The new military equipment is believed to improve the chances for success in any attack on Iran, and to make it worthwhile for Israel to delay any plan to attack the facilities it says are intended to produce nuclear weapons that will put Israeli security at risk.

The secret understanding was arrived at in the meeting Monday in Washington between U.S. President Barack Obama and visiting Israeli Prime Minister Benjamin Netanyahu, Maariv’s Ben Caspit says, quoting unnamed Israeli and Western officials and intelligence sources.

The details of the military sale were then given to Israeli Defence Minister Ehud Barak and U.S. Defence Secretary Leon Panetta to work out.

The scheme is consistent with President Obama’s interest in delaying at least until after this year’s presidential election any attack on Iranian facilities, for fear of the destabilizing effect such an attack would have on the world economy and on regional security.
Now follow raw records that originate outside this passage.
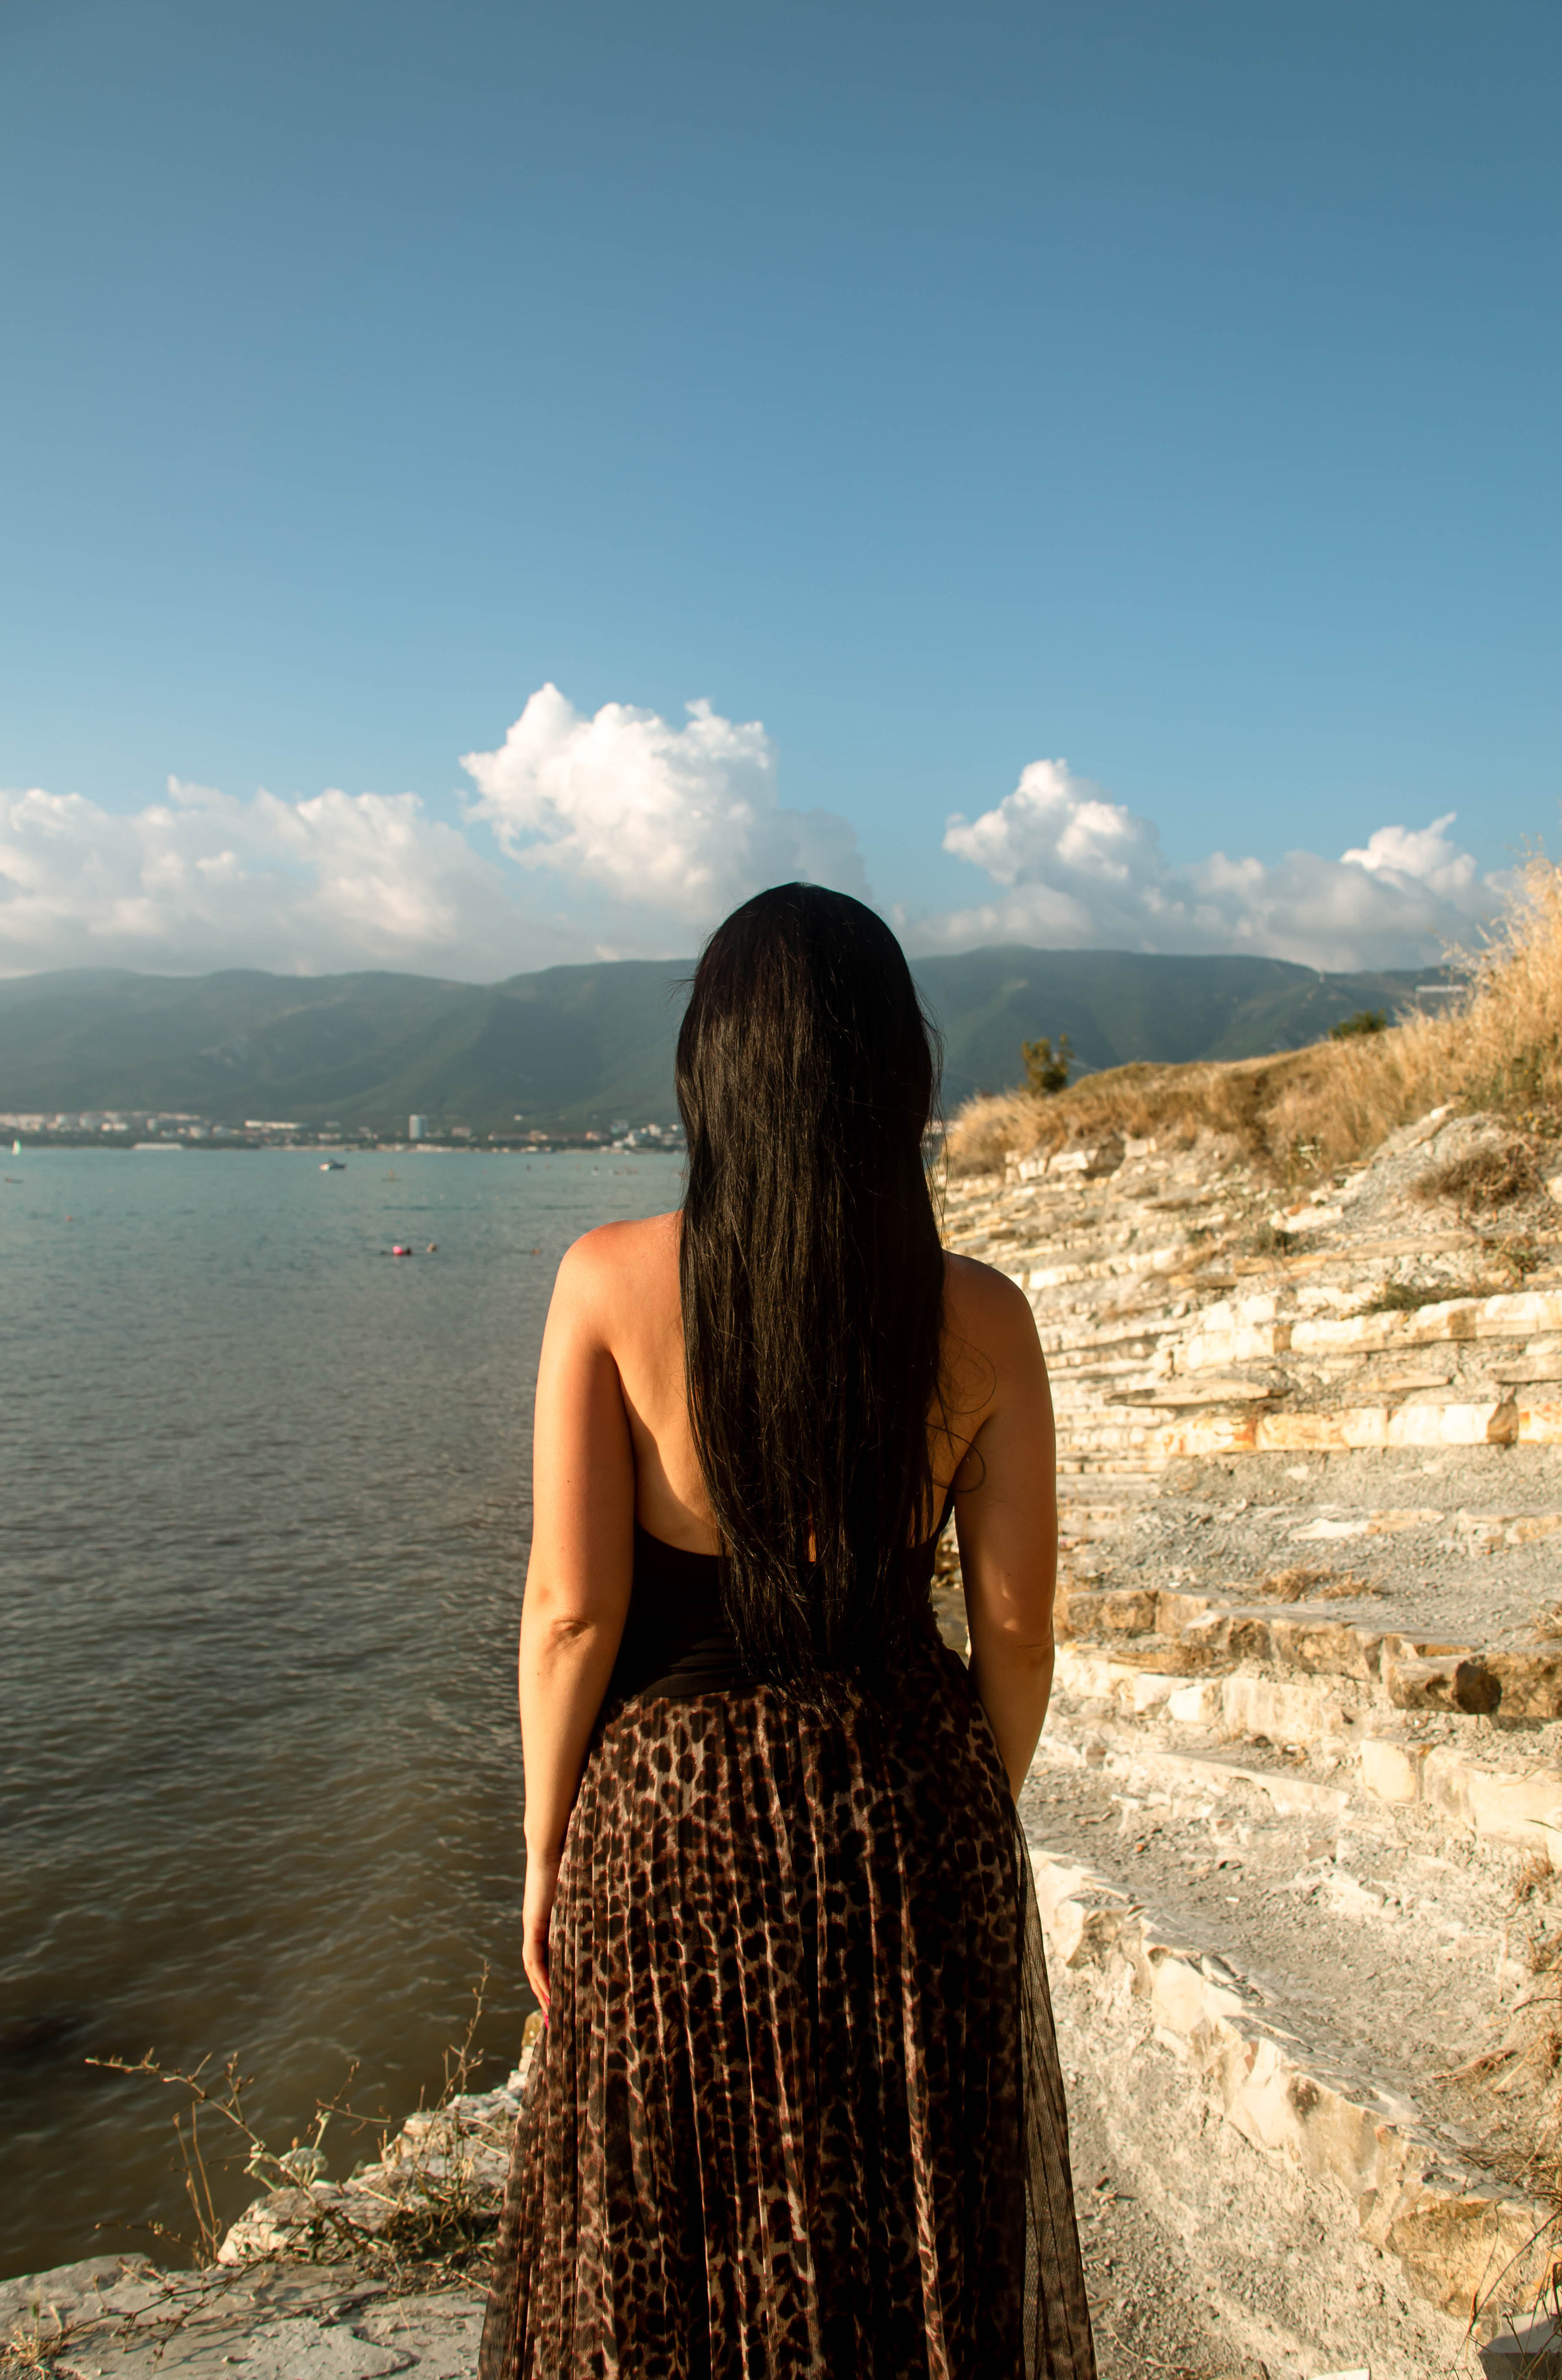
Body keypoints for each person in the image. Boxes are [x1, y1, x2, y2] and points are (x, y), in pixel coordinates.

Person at [480, 885, 1095, 2380]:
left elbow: (572, 1614)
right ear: (907, 1080)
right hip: (908, 1802)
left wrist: (544, 1849)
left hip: (670, 1827)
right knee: (904, 2228)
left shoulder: (607, 1283)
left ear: (708, 1069)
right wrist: (963, 1810)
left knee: (671, 2248)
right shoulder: (981, 1318)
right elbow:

It also will provide an opportunity for a possible diplomatic success in talks with Iran announced this week. The so-called P5+1 talks involve the five permanent members of the United Nations Security Council (the United States, Great Britain, France, Russia and China) plus Germany meeting with Iran.

The secret understanding, now leaked to the public, also raises the stakes for Iran in a military encounter with Israel and may pressure Tehran into accepting terms for guaranteeing that its nuclear program is only for peaceful uses.

Politically, it also lets Mr. Netanyahu off the hook.

For months he has whipped up the case for Israel’s right to carry out a pre-emptive attack on Iran in the name of the Jewish state’s self defence. But without co-operation from the United States in such an attack, the Israeli public made it clear it did not support him.

Now, with this understanding, and with evidence of the United States’ commitment to support such an attack (if and when it becomes necessary), the Israeli Prime Minister can put down his sabre for the moment, and still declare victory.